NEW YORK — After the near-collapse of a giant hedge fund in 1998, Wall Street investment bank Citigroup Inc. scaled back its exposure to the freewheeling investment funds.
But as hedge funds exploded in popularity in recent years, Citigroup changed its thinking. Now, like the rest of Wall Street, it is aggressively courting hedge funds for their lucrative securities trades and other business.
"The way the firm approaches hedge funds has changed dramatically in the last two years," said Tom Tesauro, managing director of global equity finance at Citigroup.
Just as investors are rushing toward hedge funds in search of oversized profits, so is traditional Wall Street. Hedge funds have become one of the fastest-growing sources of revenue for investment banks, generating about $25 billion in 2004, or more than one-eighth of the total, according to Credit Suisse First Boston.
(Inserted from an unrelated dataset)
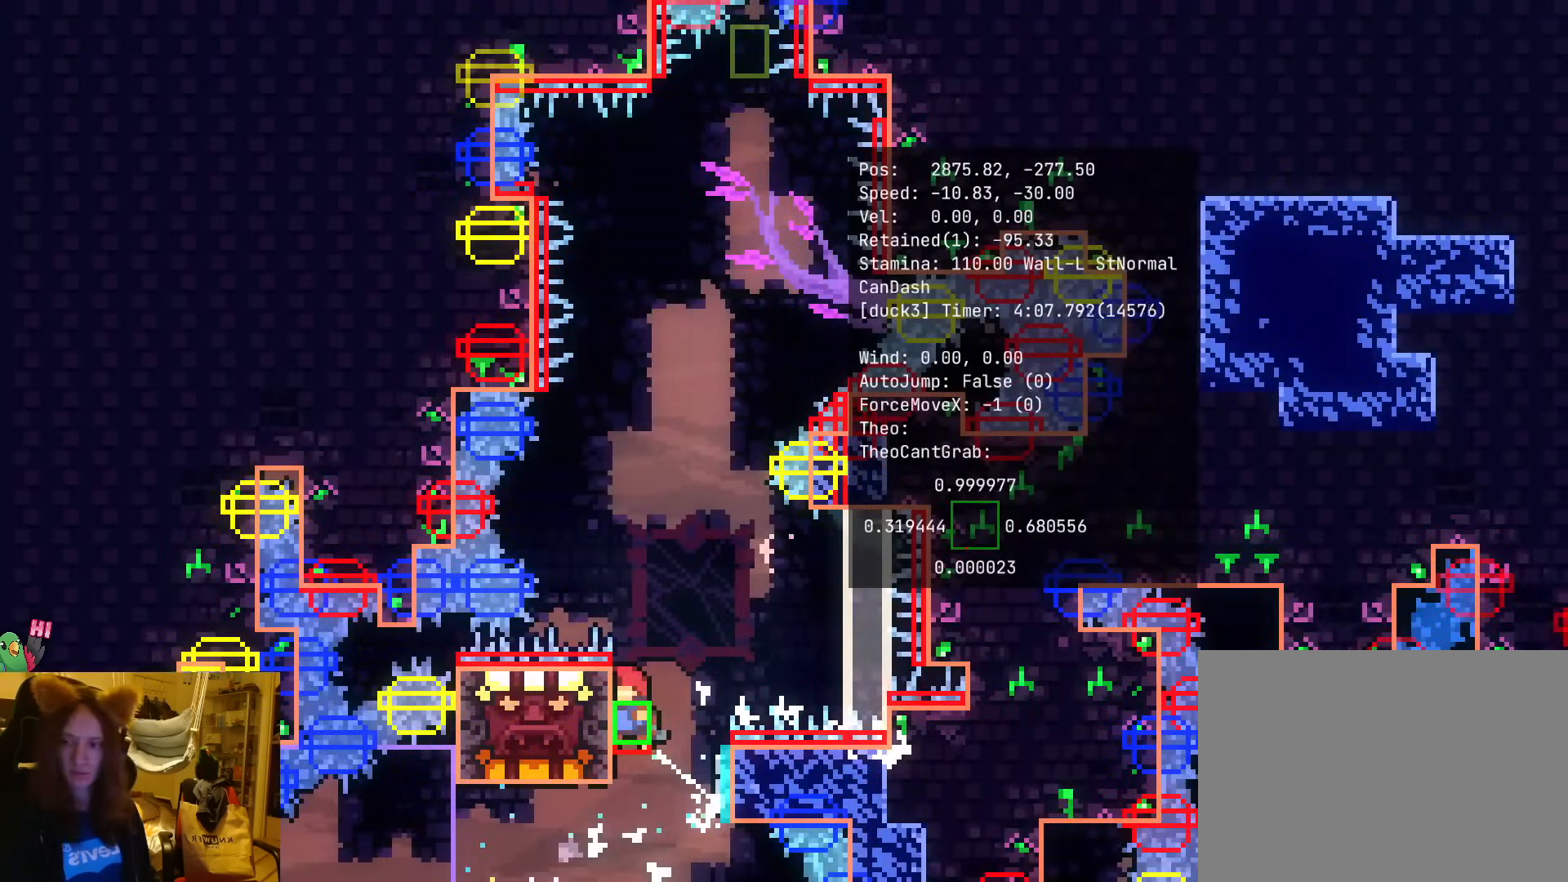
{"dt_ms": 500, "buttons": ["R1"], "left_stick": "center", "events": []}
Hedge funds turn out profits for brokerages in several ways. Their frenetic trading produces fat brokerage commissions -- an estimated 30% of total stock commissions, according to Sanford C. Bernstein & Co.
Fund managers also are eager buyers of derivatives, the complex investment concoctions whose value is based on factors such as the direction of interest rates or the prices of foreign currencies.
Citigroup and other investment banks sell derivatives to hedge funds and other clients at hefty profit margins.
"Hedge funds have become extremely important to the revenues and profits of Wall Street firms," said Jim Melcher, a hedge fund manager at Balestra Capital Management in New York.
Hedge funds also have begun buying stakes in companies and pushing for them to be sold, generating work for the banks' mergers and acquisitions units.
Investment banks service hedge funds through so-called prime brokerage units, which handle a variety of services including securities trades and helping funds find investors.
"A prime broker's job is to handhold," said Ali Hackett, who heads Citigroup's prime brokerage unit with Tesauro.
The leading prime brokers are Goldman Sachs Group Inc., Morgan Stanley and Bear Stearns Cos.
Prime brokers can be highly profitable, with operating margins at top firms of 45% or more, according to Deutsche Bank. At Goldman Sachs, prime brokerage revenue surged to almost $1.8 billion in fiscal 2005, up from $1.3 billion in 2004 and $1 billion in 2003.